This story brings up several questions that we must ponder. What could have been done to prevent this catastrophe? Why did the Cambodian government try to cover up the death count? Where the hell is Cambodia? Where can I buy a water cannon? And the answers are: who knows?, who cares?, probably Brazil and Toys Backward 'R' Us.
But all kidding aside (at least for a sentence; this is after all a humor blog so kidding is sort of required); I could have seen this coming. Reports have the head counts of this festival at somewhere between two to four million people. That is waaaaay too many people. Nothing ever good comes from putting millions of people in the same crowded area. New York for instance.
I can’t think of a worse way to die than getting trampled in a crowd stampede. Just ask Mufasa. Now personally, I sort of have a fear of crowds. Normally I’m a calm guy, but then I get in a crowded area where a lot of people are standing and I tend to tense up and get very irritable and I start to hyperventilate and then I get nervous AND THEN I START YELLING AND FREAKING OUT SO GIVE ME SOME ROOM! OKAY! Sorry, I got a little unnerved just thinking about it. To this day I avoid lecture halls, dance clubs, crowded parties, shopping malls on Black Friday and the entire country of Japan.
Let me share a specific incident. I went to a 3OH3! and Cobra Starship concert over the summer, and while I for the most part liked the bands, I was not a big fan of the venue. There weren’t any seats, just a big empty area where we were supposed to apparently arrange ourselves in an orderly fashion. Of course, since much of the crowd consisted of deranged middle schoolers, who are biologically incapable of doing anything in an orderly fashion, this did not happen. What did happen was the entire crowd just sort of sloshed around, which meant I was bumped into by people on all sides of me.

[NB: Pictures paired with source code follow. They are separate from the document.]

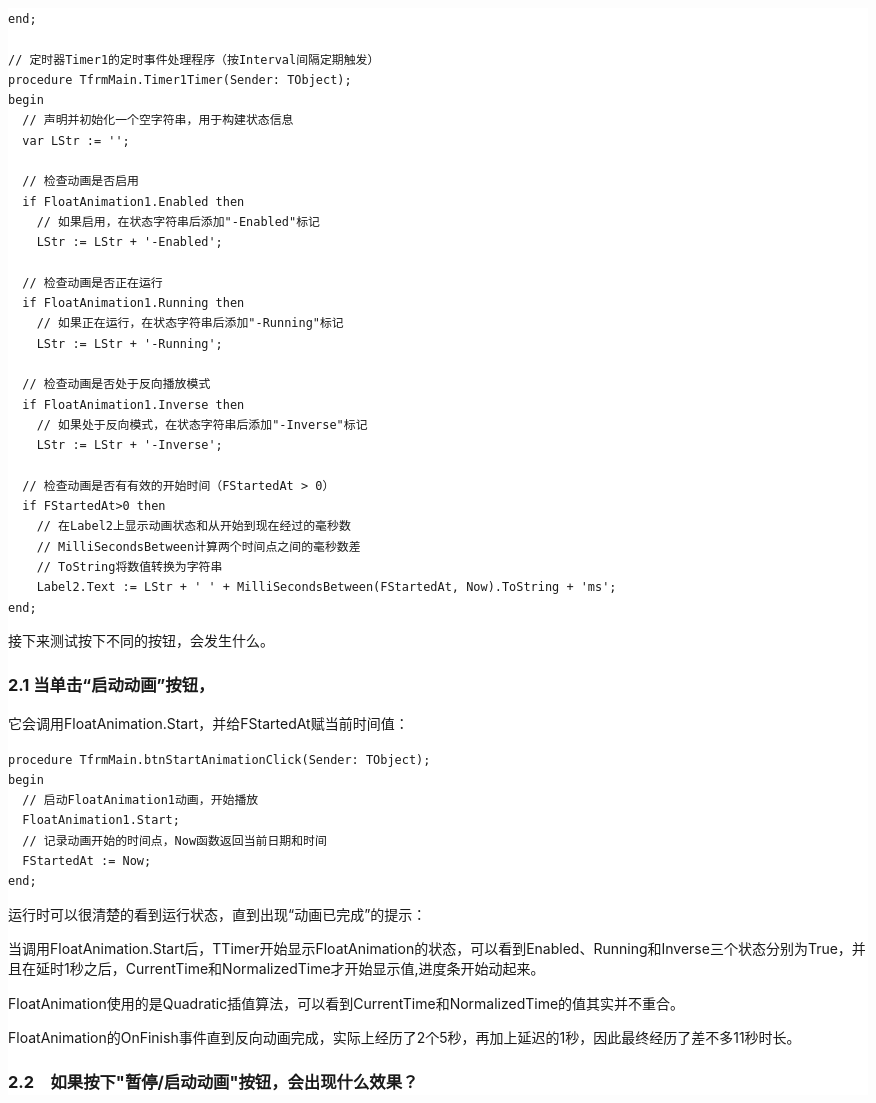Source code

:     end;
    
    // 定时器Timer1的定时事件处理程序（按Interval间隔定期触发）
    procedure TfrmMain.Timer1Timer(Sender: TObject);
    begin
      // 声明并初始化一个空字符串，用于构建状态信息
      var LStr := '';
    
      // 检查动画是否启用
      if FloatAnimation1.Enabled then
        // 如果启用，在状态字符串后添加"-Enabled"标记
        LStr := LStr + '-Enabled';
    
      // 检查动画是否正在运行
      if FloatAnimation1.Running then
        // 如果正在运行，在状态字符串后添加"-Running"标记
        LStr := LStr + '-Running';
    
      // 检查动画是否处于反向播放模式
      if FloatAnimation1.Inverse then
        // 如果处于反向模式，在状态字符串后添加"-Inverse"标记
        LStr := LStr + '-Inverse';
    
      // 检查动画是否有有效的开始时间（FStartedAt > 0）
      if FStartedAt>0 then
        // 在Label2上显示动画状态和从开始到现在经过的毫秒数
        // MilliSecondsBetween计算两个时间点之间的毫秒数差
        // ToString将数值转换为字符串
        Label2.Text := LStr + ' ' + MilliSecondsBetween(FStartedAt, Now).ToString + 'ms';
    end;
    
    

接下来测试按下不同的按钮，会发生什么。

### 2.1 当单击“启动动画”按钮，

它会调用FloatAnimation.Start，并给FStartedAt赋当前时间值：

    procedure TfrmMain.btnStartAnimationClick(Sender: TObject);
    begin
      // 启动FloatAnimation1动画，开始播放
      FloatAnimation1.Start;
      // 记录动画开始的时间点，Now函数返回当前日期和时间
      FStartedAt := Now;
    end;
    

运行时可以很清楚的看到运行状态，直到出现“动画已完成”的提示：

当调用FloatAnimation.Start后，TTimer开始显示FloatAnimation的状态，可以看到Enabled、Running和Inverse三个状态分别为True，并且在延时1秒之后，CurrentTime和NormalizedTime才开始显示值,进度条开始动起来。

FloatAnimation使用的是Quadratic插值算法，可以看到CurrentTime和NormalizedTime的值其实并不重合。

FloatAnimation的OnFinish事件直到反向动画完成，实际上经历了2个5秒，再加上延迟的1秒，因此最终经历了差不多11秒时长。

### 2.2　如果按下"暂停/启动动画"按钮，会出现什么效果？

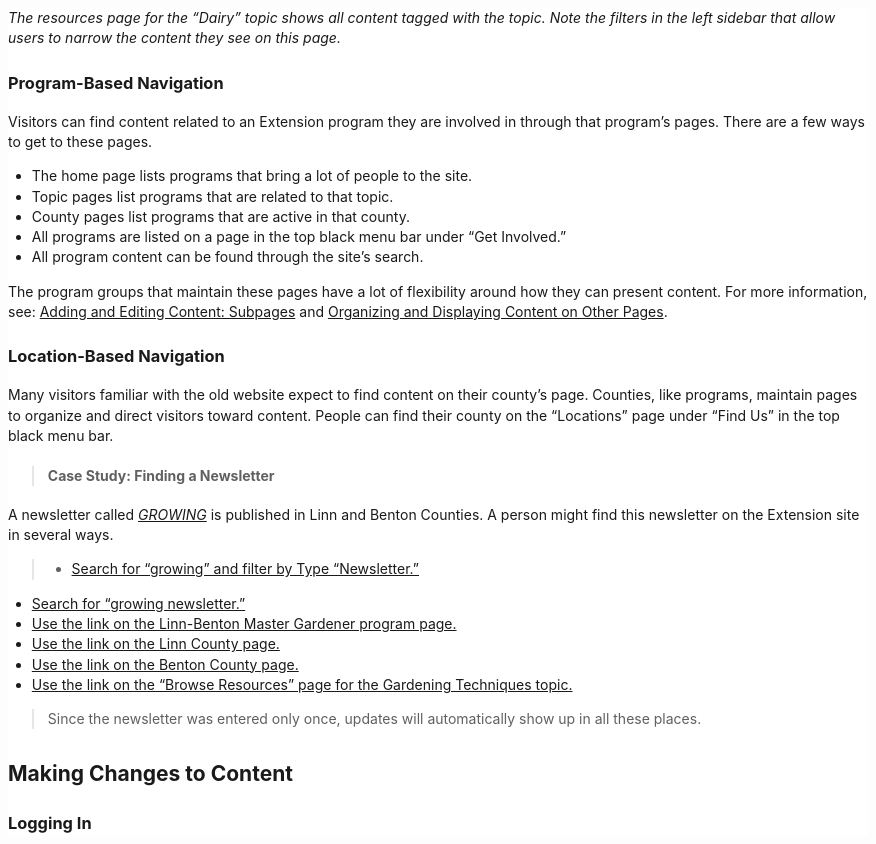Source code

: *The resources page for the “Dairy” topic shows all content tagged with the topic. Note the filters in the left sidebar that allow users to narrow the content they see on this page.*

### Program-Based Navigation

Visitors can find content related to an Extension program they are involved in through that program’s pages. There are a few ways to get to these pages.

  - The home page lists programs that bring a lot of people to the site.
  - Topic pages list programs that are related to that topic.
  - County pages list programs that are active in that county.
  - All programs are listed on a page in the top black menu bar under “Get Involved.”
  - All program content can be found through the site’s search.

The program groups that maintain these pages have a lot of flexibility around how they can present content. For more information, see: [Adding and Editing Content: Subpages](content-types/subpage.md) and [Organizing and Displaying Content on Other Pages](managing-content.md#displaying-and-organizing-content-on-other-pages).

### Location-Based Navigation

Many visitors familiar with the old website expect to find content on their county’s page. Counties, like programs, maintain pages to organize and direct visitors toward content. People can find their county on the “Locations” page under “Find Us” in the top black menu bar.

> #### Case Study: Finding a Newsletter
A newsletter called [*GROWING*](https://extension.oregonstate.edu/newsletter/growing) is published in Linn and Benton Counties. A person might find this newsletter on the Extension site in several ways.

>  - [Search for “growing” and filter by Type “Newsletter.”](https://extension.oregonstate.edu/search?search=growing&search-filter%5B0%5D=type%3Aext_newsletter)
  - [Search for “growing newsletter.”](https://extension.oregonstate.edu/search?search=growing+newsletter)
  - [Use the link on the Linn-Benton Master Gardener program page.](https://extension.oregonstate.edu/mg/benton/volunteer-resources)
  - [Use the link on the Linn County page.](https://extension.oregonstate.edu/linn/newsletter)
  - [Use the link on the Benton County page.](https://extension.oregonstate.edu/benton)
  - [Use the link on the “Browse Resources” page for the Gardening Techniques topic.](https://extension.oregonstate.edu/topic/gardening/techniques/resources?type=ext_newsletter)

> Since the newsletter was entered only once, updates will automatically show up in all these places.

## Making Changes to Content

### Logging In

<figure class="video_container">
  <iframe id="kaltura_player" src="https://cdnapisec.kaltura.com/p/391241/sp/39124100/embedIframeJs/uiconf_id/22119142/partner_id/391241?iframeembed=true&playerId=kaltura_player&entry_id=1_fsu997h9&flashvars[localizationCode]=en&amp;flashvars[leadWithHTML5]=true&amp;flashvars[sideBarContainer.plugin]=true&amp;flashvars[sideBarContainer.position]=left&amp;flashvars[sideBarContainer.clickToClose]=true&amp;flashvars[chapters.plugin]=true&amp;flashvars[chapters.layout]=vertical&amp;flashvars[chapters.thumbnailRotator]=false&amp;flashvars[streamSelector.plugin]=true&amp;flashvars[EmbedPlayer.SpinnerTarget]=videoHolder&amp;flashvars[dualScreen.plugin]=true&amp;&wid=0_trpjvrnw" width="554" height="366" allowfullscreen webkitallowfullscreen mozAllowFullScreen allow="fullscreen*; encrypted-media*" frameborder="0" title="Kaltura Player"></iframe>
</figure>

As if this wasn’t pissing me off enough, some little middle school boy was on my right, but he desperately wanted to stand next to the girls in my group on my left. Now, as I said, middle schoolers are the stupidest and horniest beings ever to awkwardly shuffle across the face of the Earth, so he just sort of kept trying to walk through me and shove me out of the way until I snapped and just started yelling at him and he ran away crying. That and some drunken idiots spilled beer on me. By the end of the concert I was so on edge that one of my friends tapped me on the shoulder to get my attention and I almost swung around and tried to punch her.
I’m not sure why I have this fear. Part of it could be that I grew up on a farm in a small town on an island in the middle of the Pacific Ocean. To say I was used to having my own space is a bit of an understatement. That and because of my tendency to wear slippers I am constantly worried somebody will step on my toe (especially these days).
And it’s not just with crowds. I also can’t stand people who have no sense of personal space. Yeah, you know who I am talking about. I’m talking about that one guy who feels like when he talks to you he needs to be so close to you that if you sneezed you would break his nose with your forehead. Hey buddy, if you’re listening, I want to hear what you are saying, not get to first base. I tend to notice that people on the mainland tend to pop my bubble more than people from Hawaii. Of course, it helps that people from Hawaii are much more comfortable shouting everything, including very intimate hygiene facts in crowded areas.
Speaking of which, I have a genius idea for solving my fear of crowds: dried cuttlefish. It’s actually a popular snack back in Hawaii, but it has a smell that is… well, we’ll call it “interesting.” On the mainland it causes people to make a really nauseated face and run away as if I had just offered them a bag of removed warts. So I have decided that when I come back to Colorado from break I will bring back enough dried cuttlefish to create a fifteen foot radius of emptiness around me. The only problem is I might cause stampedes of people running away from me.